Un lavoratore che svolgeva compiti di hub supervisor presso un centro di smistamento della società con turni di lavoro notturno veniva sostituito nelle mansioni da un altro dipendente ed assegnato, con comunicazione scritta da parte del datore di lavoro, ad altro incarico. La determinazione aziendale veniva poi pubblicata nella newsletter aziendale.

Il lavoratore conveniva in giudizio la società avanti al Tribunale di Bologna assumendo l’illegittimità del mutamento di mansioni in quanto dequalificante e  chiedendo la condanna del datore di lavoro alla reintegra nelle mansioni precedentemente svolte o in altre equivalenti, oltre che il risarcimento dei danni patrimoniali, esistenziali ed all’immagine patiti.

Il Tribunale di Bologna ha accolto la domanda, ritenendo provato, all’esito dell’interrogatorio libero delle parti e sulla base della documentazione in atti, che le mansioni assegnate al lavoratore fossero di livello professionale inferiore rispetto a quelle precedentemente espletate. Il Giudice in particolare ritiene sussistente la dequalificazione professionale in quanto “le mansioni assegnate non comportano lo sviluppo della professionalità precedentemente acquisita, che è una professionalità esercitata sul campo”.

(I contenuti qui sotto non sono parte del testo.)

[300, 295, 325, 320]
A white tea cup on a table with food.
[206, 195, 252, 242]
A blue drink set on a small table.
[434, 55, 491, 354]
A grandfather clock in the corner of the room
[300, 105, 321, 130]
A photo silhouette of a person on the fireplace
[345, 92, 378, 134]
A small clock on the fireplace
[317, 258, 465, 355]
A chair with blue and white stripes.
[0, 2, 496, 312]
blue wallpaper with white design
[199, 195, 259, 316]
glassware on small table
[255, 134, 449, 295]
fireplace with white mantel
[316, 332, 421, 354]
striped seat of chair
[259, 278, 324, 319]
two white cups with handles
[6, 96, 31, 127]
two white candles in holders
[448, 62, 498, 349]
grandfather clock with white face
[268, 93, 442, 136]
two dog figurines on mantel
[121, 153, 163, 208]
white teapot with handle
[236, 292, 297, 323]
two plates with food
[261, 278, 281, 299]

In ordine poi alle domande risarcitorie il magistrato ha escluso il danno all’immagine per la pubblicazione della decisione aziendale nella newsletter aziendale in quanto non era stata data notizia della rimozione del lavoratore né delle nuove mansioni conferite, ma unicamente della nomina di un altro dipendente. Al contrario il Giudice ha ritenuto sussistente un pregiudizio all’immagine del lavoratore nei confronti degli altri dipendenti addetti al centro di smistamento che hanno potuto avere esperienza del mutamento di mansioni, e che certamente potevano apprezzare la minore rilevanza della nuova collocazione lavorativa. Tale voce di danno è stata quantificata dal Giudice in via equitativa nella misura  di un terzo della retribuzione globale di fatto maturata sin dall’inizio della dequalificazione.